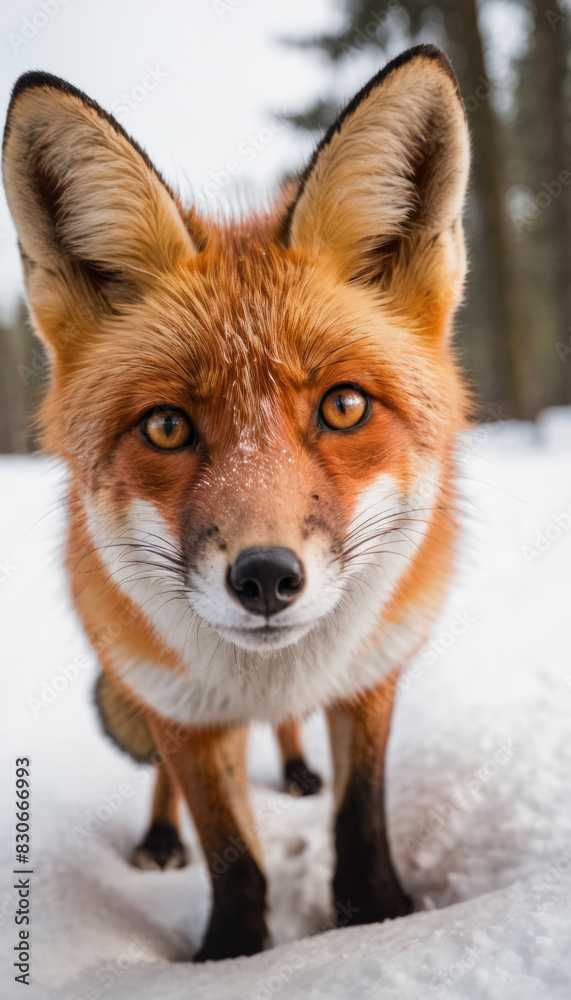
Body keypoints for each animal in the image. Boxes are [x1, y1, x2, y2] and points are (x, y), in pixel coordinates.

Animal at [2, 44, 470, 961]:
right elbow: (229, 850)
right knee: (165, 787)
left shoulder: (371, 677)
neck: (270, 677)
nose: (263, 579)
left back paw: (293, 767)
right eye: (167, 426)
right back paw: (159, 838)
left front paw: (380, 917)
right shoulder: (179, 710)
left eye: (344, 407)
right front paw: (230, 954)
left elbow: (360, 823)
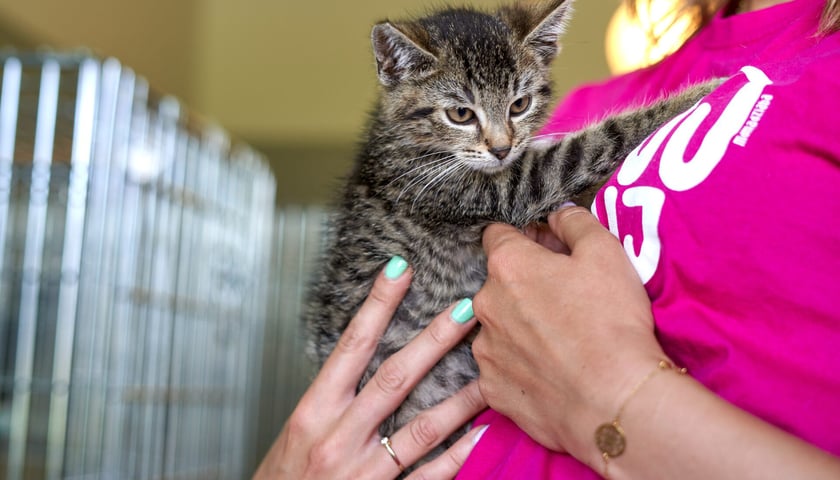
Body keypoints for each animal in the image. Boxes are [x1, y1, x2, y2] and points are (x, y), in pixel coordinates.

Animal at [306, 0, 720, 464]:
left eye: (519, 104)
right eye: (461, 114)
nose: (502, 148)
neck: (407, 140)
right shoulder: (489, 190)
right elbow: (591, 145)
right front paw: (702, 92)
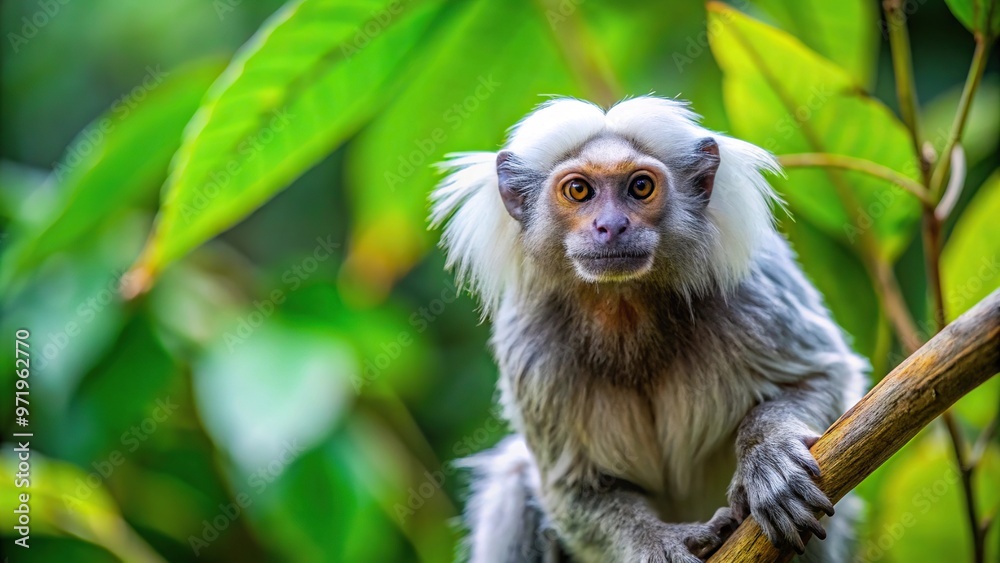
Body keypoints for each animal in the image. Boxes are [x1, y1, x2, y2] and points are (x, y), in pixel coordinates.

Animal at [430, 96, 867, 563]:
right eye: (578, 190)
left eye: (640, 187)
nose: (611, 226)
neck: (626, 307)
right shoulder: (531, 346)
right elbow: (574, 489)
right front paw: (657, 543)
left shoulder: (749, 293)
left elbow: (821, 377)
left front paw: (768, 459)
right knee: (514, 482)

▶ _Your instructions_: Scan the material for lines with the word "shoulder", and copy each line you find.

▶ _Exercise solution_:
left shoulder: (371, 677)
right shoulder: (179, 710)
right shoulder: (489, 190)
right shoulder: (531, 346)
left shoulder: (749, 293)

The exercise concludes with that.